Park Soo-Hyun, Jang Soo-Im, Lee Eun-Ja, Kim Nam-Hee
Department of Neurology, Soon Chunhyang University Hospital, Seoul, Republic of Korea.
Department of Neurology, Dongguk University Ilsan Hospital, Goyang, Republic of Korea.
Front Neurol. 2024 Feb 14;15:1326867. doi: 10.3389/fneur.2024.1326867. eCollection 2024.
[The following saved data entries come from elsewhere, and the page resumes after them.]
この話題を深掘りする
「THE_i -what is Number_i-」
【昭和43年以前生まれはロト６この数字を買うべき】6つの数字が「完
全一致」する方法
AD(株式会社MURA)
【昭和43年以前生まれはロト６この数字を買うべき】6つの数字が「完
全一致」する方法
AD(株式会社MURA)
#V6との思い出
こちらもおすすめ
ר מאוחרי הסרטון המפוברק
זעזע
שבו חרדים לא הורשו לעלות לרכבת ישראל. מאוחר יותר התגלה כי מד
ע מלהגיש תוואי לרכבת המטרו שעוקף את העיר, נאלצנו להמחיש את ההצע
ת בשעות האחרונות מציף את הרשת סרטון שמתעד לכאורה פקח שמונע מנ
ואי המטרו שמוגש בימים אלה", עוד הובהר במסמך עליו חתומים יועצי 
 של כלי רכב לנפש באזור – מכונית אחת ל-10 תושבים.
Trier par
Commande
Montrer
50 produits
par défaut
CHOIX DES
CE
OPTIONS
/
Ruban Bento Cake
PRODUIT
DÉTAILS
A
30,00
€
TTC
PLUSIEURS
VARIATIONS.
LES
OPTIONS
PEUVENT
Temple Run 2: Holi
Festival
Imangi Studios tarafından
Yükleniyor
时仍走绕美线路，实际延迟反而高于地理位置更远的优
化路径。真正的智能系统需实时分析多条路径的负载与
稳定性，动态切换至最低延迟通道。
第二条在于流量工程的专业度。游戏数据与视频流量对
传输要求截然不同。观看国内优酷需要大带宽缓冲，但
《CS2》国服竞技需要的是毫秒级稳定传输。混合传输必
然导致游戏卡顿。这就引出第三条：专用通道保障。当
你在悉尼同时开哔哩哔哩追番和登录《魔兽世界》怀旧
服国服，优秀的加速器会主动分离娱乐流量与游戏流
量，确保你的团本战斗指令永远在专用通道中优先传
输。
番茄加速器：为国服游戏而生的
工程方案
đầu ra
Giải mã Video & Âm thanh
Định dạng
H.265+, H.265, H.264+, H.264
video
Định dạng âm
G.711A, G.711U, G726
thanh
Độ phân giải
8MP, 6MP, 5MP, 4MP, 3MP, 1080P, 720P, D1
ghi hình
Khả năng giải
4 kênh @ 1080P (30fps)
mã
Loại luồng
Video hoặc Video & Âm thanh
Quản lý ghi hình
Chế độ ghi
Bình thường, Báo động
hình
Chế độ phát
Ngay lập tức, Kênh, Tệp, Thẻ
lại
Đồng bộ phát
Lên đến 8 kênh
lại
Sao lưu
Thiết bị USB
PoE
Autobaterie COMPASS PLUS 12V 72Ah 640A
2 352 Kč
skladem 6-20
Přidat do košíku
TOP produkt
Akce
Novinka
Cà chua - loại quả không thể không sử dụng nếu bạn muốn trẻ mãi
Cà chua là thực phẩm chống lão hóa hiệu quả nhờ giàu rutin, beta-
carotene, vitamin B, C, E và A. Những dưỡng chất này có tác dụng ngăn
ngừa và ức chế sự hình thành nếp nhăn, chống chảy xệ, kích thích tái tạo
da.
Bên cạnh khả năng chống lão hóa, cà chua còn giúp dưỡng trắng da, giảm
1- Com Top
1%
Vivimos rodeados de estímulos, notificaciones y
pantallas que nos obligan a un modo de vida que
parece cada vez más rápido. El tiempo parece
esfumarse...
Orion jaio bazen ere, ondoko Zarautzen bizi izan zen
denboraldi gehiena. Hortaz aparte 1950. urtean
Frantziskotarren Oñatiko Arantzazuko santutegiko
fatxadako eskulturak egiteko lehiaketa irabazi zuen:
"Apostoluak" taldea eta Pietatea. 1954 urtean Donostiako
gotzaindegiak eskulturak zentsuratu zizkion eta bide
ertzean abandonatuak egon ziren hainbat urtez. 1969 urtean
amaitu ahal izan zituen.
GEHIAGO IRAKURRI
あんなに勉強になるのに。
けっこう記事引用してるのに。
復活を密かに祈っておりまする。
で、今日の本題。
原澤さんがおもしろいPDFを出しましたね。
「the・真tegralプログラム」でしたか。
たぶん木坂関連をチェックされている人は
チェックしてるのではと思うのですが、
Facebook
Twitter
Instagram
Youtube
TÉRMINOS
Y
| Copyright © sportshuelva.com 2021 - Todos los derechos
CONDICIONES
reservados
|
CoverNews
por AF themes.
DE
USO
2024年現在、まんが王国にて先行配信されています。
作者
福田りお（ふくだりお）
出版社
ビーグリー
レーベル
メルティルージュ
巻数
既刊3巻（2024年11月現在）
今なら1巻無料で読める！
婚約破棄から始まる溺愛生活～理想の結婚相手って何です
Neuromyelitis optica spectrum disorder (NMOSD) is an autoimmune astrocytopathy caused by the autoantibody of aquaporin-4 (AQP4). Herein, we report a case of Tolosa-Hunt syndrome presenting with abducens palsy and AQP4 antibodies. This was a rare case of AQP4-immunoglobulin G seropositivity in a patient with Tolosa-Hunt syndrome. Our findings may expand the clinical phenotype of NMOSD and indicate that clinicians should consider testing for AQP4 antibodies in patients with Tolosa-Hunt syndrome.
视神经脊髓炎谱系障碍(NMOSD)是一种由水通道蛋白4(AQP4)自身抗体引起的自身免疫性星形细胞病。在此,我们报告一例表现为外展神经麻痹且伴有AQP4抗体的托洛萨-亨特综合征病例。这是一例托洛萨-亨特综合征患者中罕见的AQP4免疫球蛋白G血清阳性病例。我们的发现可能会扩展NMOSD的临床表型,并表明临床医生应考虑对托洛萨-亨特综合征患者进行AQP4抗体检测。